There was an outburst of shouted questions. Photographers fought for position and television cameras rolled into place. Newspapermen, hands cupped to their ears, straining to hear, struggled for position. Stengel, blinking in the glare of the television lights, raised a hand, signaling for silence. Belatedly, the club owners and other baseball officials who had been napping in an adjoining banquet room rushed out and joined in the melee. It was not until Branch Rickey shouldered his way through the crowd, cracking heads with his cane as he came, that some semblance of order was achieved.

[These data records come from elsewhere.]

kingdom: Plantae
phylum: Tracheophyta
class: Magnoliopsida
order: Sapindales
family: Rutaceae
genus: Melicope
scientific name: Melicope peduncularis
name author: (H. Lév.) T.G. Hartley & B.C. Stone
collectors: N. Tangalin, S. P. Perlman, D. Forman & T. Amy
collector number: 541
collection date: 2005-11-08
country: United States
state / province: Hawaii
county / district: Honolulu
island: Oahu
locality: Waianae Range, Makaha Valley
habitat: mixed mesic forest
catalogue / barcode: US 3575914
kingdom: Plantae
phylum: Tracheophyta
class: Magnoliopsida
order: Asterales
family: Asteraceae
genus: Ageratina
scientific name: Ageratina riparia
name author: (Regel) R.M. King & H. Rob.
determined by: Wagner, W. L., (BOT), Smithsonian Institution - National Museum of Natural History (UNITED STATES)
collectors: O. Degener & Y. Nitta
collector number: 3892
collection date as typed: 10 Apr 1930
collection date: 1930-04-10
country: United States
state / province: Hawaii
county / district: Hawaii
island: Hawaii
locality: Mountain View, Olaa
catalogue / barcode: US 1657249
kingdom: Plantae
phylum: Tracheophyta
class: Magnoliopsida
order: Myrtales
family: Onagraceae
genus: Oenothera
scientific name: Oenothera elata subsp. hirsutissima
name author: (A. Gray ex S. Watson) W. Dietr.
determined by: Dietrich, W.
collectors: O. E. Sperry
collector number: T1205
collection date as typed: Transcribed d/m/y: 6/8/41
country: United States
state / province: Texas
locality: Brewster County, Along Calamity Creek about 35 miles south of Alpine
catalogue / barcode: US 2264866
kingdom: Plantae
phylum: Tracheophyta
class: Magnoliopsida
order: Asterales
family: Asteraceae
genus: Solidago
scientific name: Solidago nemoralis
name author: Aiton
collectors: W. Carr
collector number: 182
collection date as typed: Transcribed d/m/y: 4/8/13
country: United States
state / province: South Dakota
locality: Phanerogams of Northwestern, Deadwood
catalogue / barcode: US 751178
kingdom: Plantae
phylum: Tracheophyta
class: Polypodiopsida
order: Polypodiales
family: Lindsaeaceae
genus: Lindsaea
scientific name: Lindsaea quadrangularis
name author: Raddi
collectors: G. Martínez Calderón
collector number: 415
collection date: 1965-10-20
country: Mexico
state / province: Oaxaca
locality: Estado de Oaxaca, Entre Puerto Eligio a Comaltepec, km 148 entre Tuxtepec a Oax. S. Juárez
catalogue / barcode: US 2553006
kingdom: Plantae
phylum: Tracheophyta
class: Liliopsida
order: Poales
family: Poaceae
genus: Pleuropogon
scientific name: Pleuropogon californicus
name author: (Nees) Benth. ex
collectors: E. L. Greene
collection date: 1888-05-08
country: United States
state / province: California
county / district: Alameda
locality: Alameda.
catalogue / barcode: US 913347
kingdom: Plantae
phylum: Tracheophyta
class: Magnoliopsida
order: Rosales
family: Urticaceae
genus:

"What say you, Charles Stengel?" cried Rickey.
For reply, Stengel reached into his pocket and drew out a scrap of paper which looked like it might have been torn from one of the souvenir menus.
"I got a statement here to read," said Stengel. "It says, 'To Whosoever This May Concern. I hereby quit my job as baseball commissioner. Signed, Fels J. Naptha.' "
"Napier, man, Napier!" roared Rickey.
Stengel peered at his scrap of paper again. "Oh, yes," he said, "Napier is the name."
As newspaper men raced for the telephones and television cameras trained on Stengel, a voice sang out:
"Where is he, where did the guy go, Case!"
Stengel lifted up his chin and called back, "Mr. Naptha said he was leaving through the kitchen entrance."
"Why did he quit, Casey!" a reporter cried.